[Dataset content]
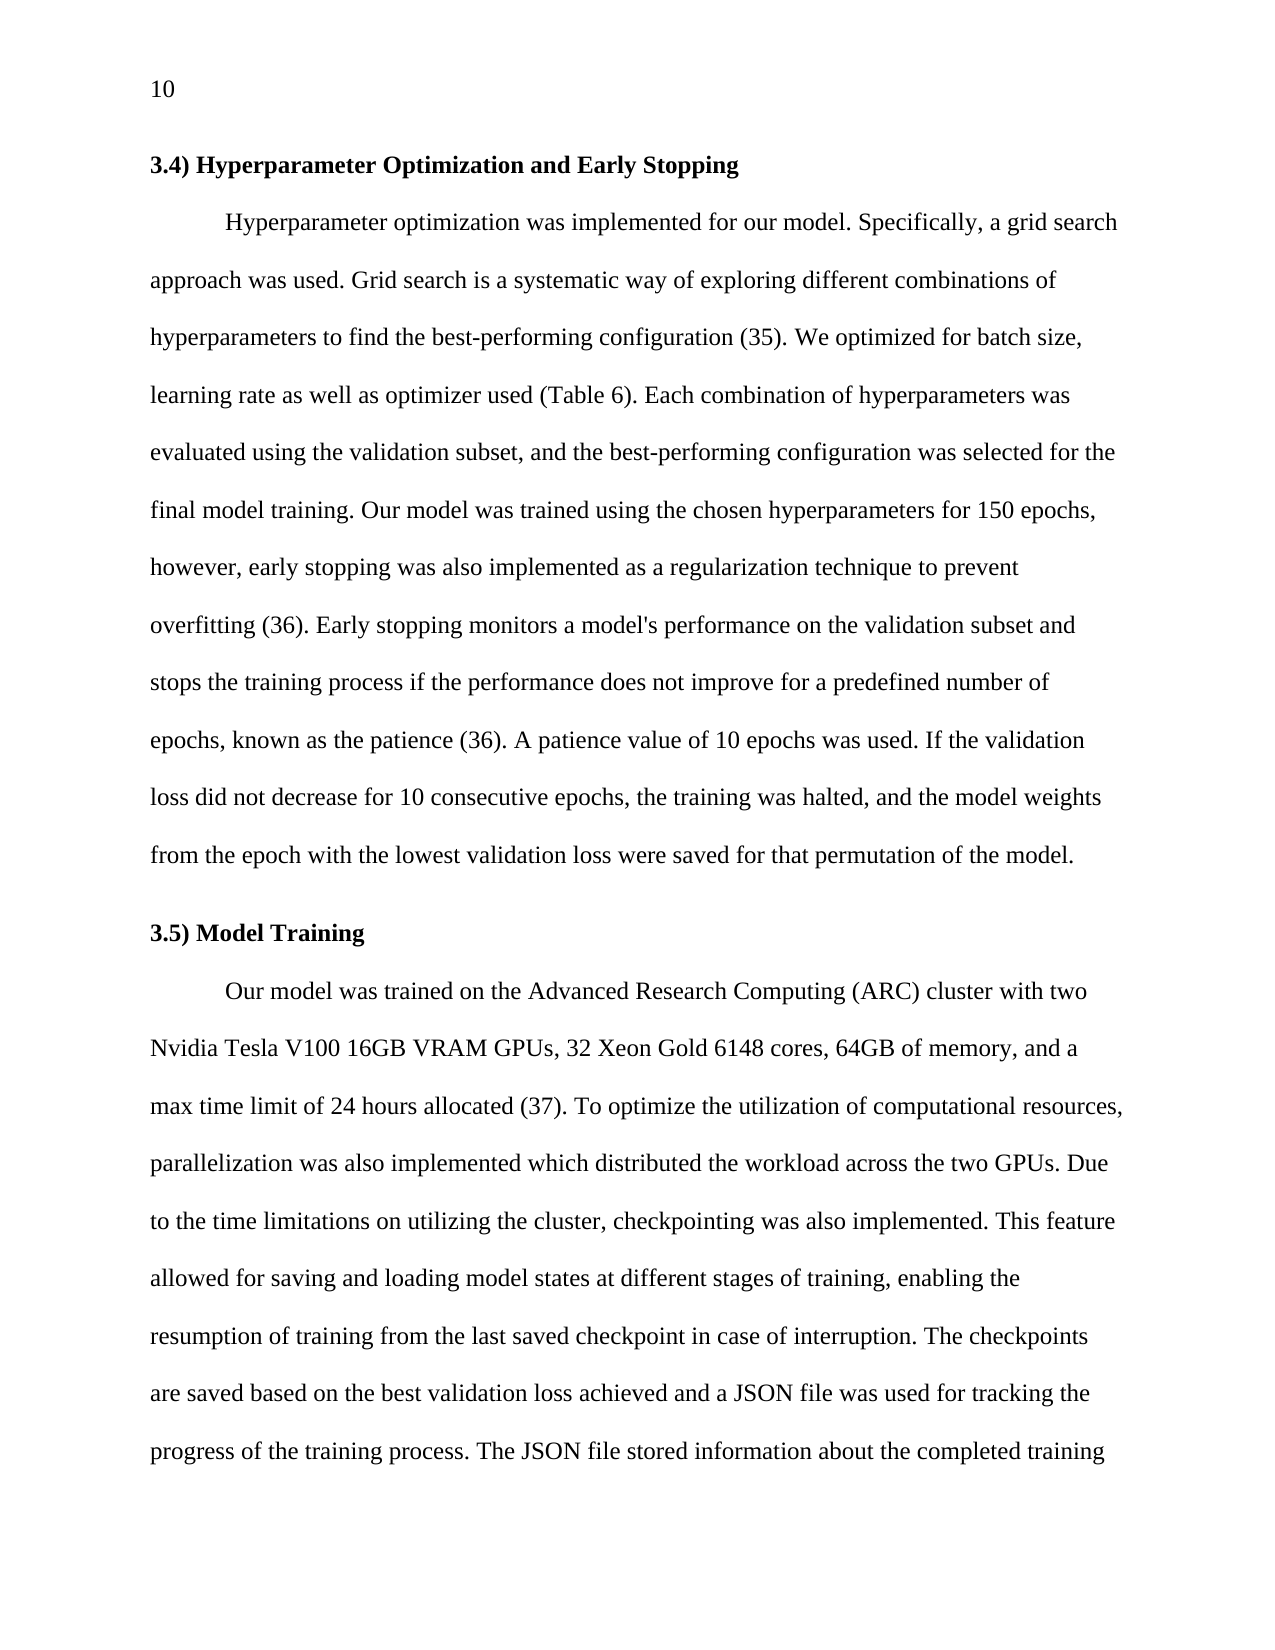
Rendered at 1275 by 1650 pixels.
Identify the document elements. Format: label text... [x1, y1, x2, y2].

text Hyperparameter optimization was implemented for our model. Specifically, a grid search approach was used. Grid search is a systematic way of exploring different combinations of hyperparameters to find the best-performing configuration (35). We optimized for batch size, learning rate as well as optimizer used (Table 6). Each combination of hyperparameters was evaluated using the validation subset, and the best-performing configuration was selected for the final model training. Our model was trained using the chosen hyperparameters for 150 epochs, however, early stopping was also implemented as a regularization technique to prevent overfitting (36). Early stopping monitors a model's performance on the validation subset and stops the training process if the performance does not improve for a predefined number of epochs, known as the patience (36). A patience value of 10 epochs was used. If the validation loss did not decrease for 10 consecutive epochs, the training was halted, and the model weights from the epoch with the lowest validation loss were saved for that permutation of the model. [150, 207, 1125, 869]
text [150, 976, 1125, 1464]
subtitle 3.4) Hyperparameter Optimization and Early Stopping [150, 150, 1125, 179]
subtitle 3.5) Model Training [150, 918, 1125, 947]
[/Dataset content]
▶ Directive:
Repeat all the data as it stands, dropping any images it holds.

▶ Response area:
Rendered at 1275 by 1650 pixels.
Identify the document elements. Format: label text... [x1, y1, x2, y2].

text Hyperparameter optimization was implemented for our model. Specifically, a grid search approach was used. Grid search is a systematic way of exploring different combinations of hyperparameters to find the best-performing configuration (35). We optimized for batch size, learning rate as well as optimizer used (Table 6). Each combination of hyperparameters was evaluated using the validation subset, and the best-performing configuration was selected for the final model training. Our model was trained using the chosen hyperparameters for 150 epochs, however, early stopping was also implemented as a regularization technique to prevent overfitting (36). Early stopping monitors a model's performance on the validation subset and stops the training process if the performance does not improve for a predefined number of epochs, known as the patience (36). A patience value of 10 epochs was used. If the validation loss did not decrease for 10 consecutive epochs, the training was halted, and the model weights from the epoch with the lowest validation loss were saved for that permutation of the model. [150, 207, 1125, 869]
text [150, 976, 1125, 1464]
subtitle 3.4) Hyperparameter Optimization and Early Stopping [150, 150, 1125, 179]
subtitle 3.5) Model Training [150, 918, 1125, 947]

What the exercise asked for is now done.